- Any Way To Combine .dmg Files Without
- Any Way To Combine .dmg Files
- Any Way To Combine .dmg Files Together
- Any Way To Combine .dmg Files Online
If you haven’t already, open and mount the Merge disk image (.dmg file) that you have downloaded. You will need to accept the Merge licence agreement to do this. Drag the Araxis Merge application from the disk image into your system’s Applications folder. Integrating Merge with Finder (optional). How to Combine Excel Sheets in a Folder Full of Files. A few times, I've had a folder full of files that I needed to put together into a single, consolidated file. When you've got dozens or even hundreds of files, opening them one-by-one to combine them just isn't feasible. Learning this technique can save you dozens of hours on a single project.
Click here to return to the 'Restore a full-disk .dmg file to a raw block device' hint |
Any Way To Combine .dmg Files Without
Wow, great hint. This is going to go to good use. Thanks!
Somehow I thought that was what the menu item Images -> Scan Image for Restore always did... but I suppose there has been at least one occasion where this may have actually been what I needed.
g=
Happily, I've never found myself in a position where I needed to restore my backup image files, (made with Carbon Copy Cloner.) But I'd like to know the routine if I ever need to use it.
My question: since I back up separate partitions into separate disk image files, is this hint inapplicable to me? Does this hint only apply to backing up multiple partitions into a single disk image?
(I had no idea it was even possible to backup multiple partitions to a single disk image...)
This is great. I was getting real frustrated with Disk Utility's non-specific error messages. This worked just like you said it would.
Great post. However, when I tried this I got a 'Resource busy' error.
In order to avoid this problem, you have to make sure the mac OS isn't 'using' the device first. To do this just open the DiskUtility.app, and on the target USB hard drive, unmount any of it's partitions. Make sure to not eject the USB hard drive so that the device is still available in DiskUtility and shows up in the result from 'diskutil list'.
Any Way To Combine .dmg Files
Many thanks to you and daveosborne for your hints !
1) I'm currently dumping the content of a .dmg file to an external disk.
2) 'with an appropriate buffer size to copy over the whole block image, including partition table and boot sector'
-> what do you mean by that and how can I determine which buffer size is appropriate ?
-> how did you determine the 131072 size ?
For my use I trusted blindly the example and used the bs=131072 option. Untill now it seems to be working... (it's still copying).
I'm currenlty getting tons of lines on my terminal screen that look like :
...
CZlibDecompressor::decompressData: src 0x02E4AA97 srcLen 116073
CZlibDecompressor::decompressData: dest 0x02E26000 destLen 262144
CZlibDecompressor::decompressData: src 0x02E61F0D srcLen 20723
CZlibDecompressor::decompressData: dest 0x02E26000 destLen 262144
...
with sometimes long series of
...
CZlibDecompressor::decompressData: src 0x02E66B71 srcLen 1167
CZlibDecompressor::decompressData: dest 0x02E26000 destLen 262144
CZlibDecompressor::decompressData: src 0x02E66B71 srcLen 1167
CZlibDecompressor::decompressData: dest 0x02E26000 destLen 262144
...
I notice the destLen (I suppose it means block destination length) 262144 is exactly the double of the bs=131072 that was used before. I'm curious if anyone can help me understand this. Does this mean the source data is sparsed over the destination disk by blocks of 131072 or 262144 bytes, thereby fragmenting the disk ?
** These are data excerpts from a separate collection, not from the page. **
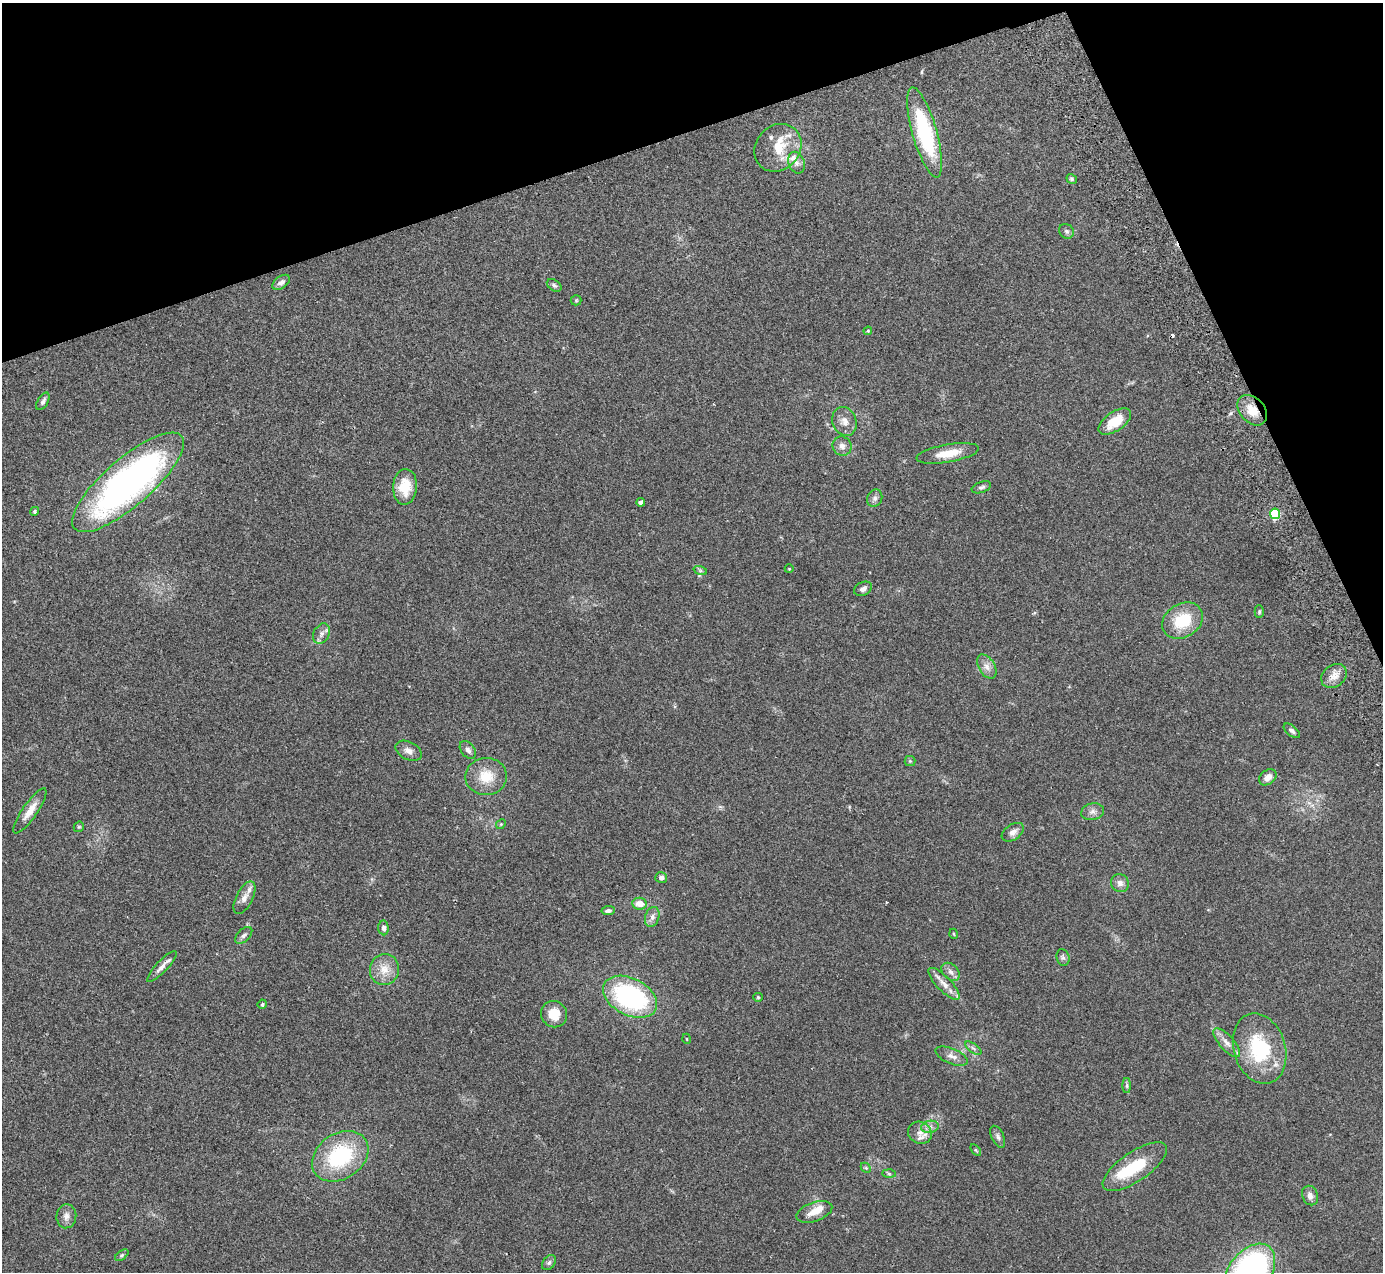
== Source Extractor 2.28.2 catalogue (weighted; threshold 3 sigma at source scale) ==
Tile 3 of 4 x 4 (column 3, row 1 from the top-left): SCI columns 2819-4199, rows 3988-5257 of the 5636 x 5565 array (HDU 1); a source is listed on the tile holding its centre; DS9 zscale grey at full resolution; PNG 1385 x 1274 px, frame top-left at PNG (2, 3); each listed source drawn as its Kron ellipse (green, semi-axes under 4 px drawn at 4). Shown black and unused: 17% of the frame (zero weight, under 2 of 3 exposures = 3% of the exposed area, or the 3 px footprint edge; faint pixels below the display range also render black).
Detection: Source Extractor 2.28.2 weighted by HDU 2 'WHT'; one run over the whole footprint, this tile lists its part. Background 0.0772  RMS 0.0083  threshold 0.0374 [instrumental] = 3 sigma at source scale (4.5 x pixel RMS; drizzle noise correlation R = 1.50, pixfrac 1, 0.05/0.05 arcsec/px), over >= 5 px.
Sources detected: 88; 1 inside a brighter object's white glare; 1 cosmic-ray / hot-pixel residue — neither listed nor drawn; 7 inside a brighter listed object's ellipse — not listed separately; the other 79 listed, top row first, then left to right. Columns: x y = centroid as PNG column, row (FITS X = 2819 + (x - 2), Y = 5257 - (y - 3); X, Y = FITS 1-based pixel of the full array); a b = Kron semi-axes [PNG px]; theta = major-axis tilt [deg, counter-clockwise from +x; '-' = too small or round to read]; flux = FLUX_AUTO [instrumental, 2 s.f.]
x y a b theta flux
925 132 46 12 -74 81
778 148 25 22 48 24
796 163 11 8 -69 4.1
1072 179 5 4 - 1.2
1066 231 8 7 - 2.1
281 282 10 6 37 3.3
554 285 8 5 -33 1.9
576 300 5 5 - 1.1
868 331 4 4 - 0.79
43 401 10 5 59 2.6
1252 410 17 12 -47 13
844 421 15 12 -70 6.8
1115 421 18 9 34 19
842 446 10 9 - 4.3
948 453 31 9 10 15
128 482 71 23 41 320
405 487 18 12 87 19
981 487 10 5 19 2.1
875 498 9 7 67 2.9
641 502 4 4 - 3.4
35 511 4 4 - 1.2
1275 514 5 5 - 54
789 569 4 3 - 0.6
700 570 7 4 -19 1.3
863 589 9 6 27 3.4
1259 612 6 4 89 1.1
1183 621 21 16 31 30
321 634 11 8 59 3.8
987 667 13 8 -59 5
1334 676 14 10 36 6.9
1292 731 9 5 -40 2.3
468 750 10 6 -51 3
409 751 14 9 -27 5.1
910 761 5 5 - 1.2
486 776 21 18 4 19
1268 777 9 7 37 5.9
30 811 27 7 55 10
1093 812 11 8 11 4.1
501 824 5 4 - 0.88
79 827 6 4 42 0.94
1013 832 12 7 33 4.4
661 878 6 5 - 2.6
1120 883 9 8 - 4.3
244 898 18 8 63 5.5
640 904 7 6 - 7.5
608 911 7 4 7 2.3
652 917 10 7 72 3.6
383 928 7 5 -85 3
954 934 5 3 - 0.79
244 935 10 6 45 2.7
1063 958 8 6 -74 2.2
162 967 20 6 47 5.2
384 969 15 14 - 11
951 972 10 7 -43 3.8
944 984 21 7 -46 7.5
630 997 29 18 -27 120
758 997 5 4 - 0.86
262 1004 4 4 - 1.1
554 1014 14 12 -45 13
687 1039 5 3 - 0.59
1227 1043 18 7 -48 6.4
973 1048 9 4 -35 2
1260 1049 36 26 -73 57
952 1056 17 7 -22 5.3
1127 1086 7 4 -90 1.4
930 1127 9 6 8 3.1
920 1133 12 11 - 6.2
998 1137 12 6 -65 2.7
976 1150 6 3 -53 0.93
340 1156 30 22 34 66
1135 1167 37 14 34 34
866 1168 6 4 -44 1.2
889 1174 6 4 -2 1.3
1310 1196 10 7 -66 4.4
814 1212 19 9 19 9.7
66 1216 12 10 85 5
122 1255 8 4 36 1.2
549 1263 8 5 50 2
1249 1272 32 21 52 230
Overlapping masked pixels (flux is a lower limit): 1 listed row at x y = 1252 410
Isophote crosses this tile's border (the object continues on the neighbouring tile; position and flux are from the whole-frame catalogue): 1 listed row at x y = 1249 1272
In your replies, please kindly take into account that I'm a French newbie with a fair level of ignorance of OSX command line technical slang, however not completely ignorant with computers either (one piece of paper even says I'm an engineer :), it's just that I don't understand what the buffer size technically means here.
Many thanks in advance for your insights !
Any Way To Combine .dmg Files Together
Typically you don't have to re-combine the segments. Just put all the segments into one location and double-click the first segment. That should cause the disk image to mount just as if it was a single dmg file.
Normally the segments are named such that the first segment has a .dmg extension and the rest of the segments have names ending in .002.dmgpart, .003.dmgpart, etc. If yours don't have names like that then I suppose it may cause a problem mounting the image.
But if you want to recombine the segments back into a single dmg file I think you still need to get it mounted (as stated above) and then use Disk Utility to create a new disk image file from the mounted volume. I didn't find anything in the man pages indicating there was a way to directly recombine the segments.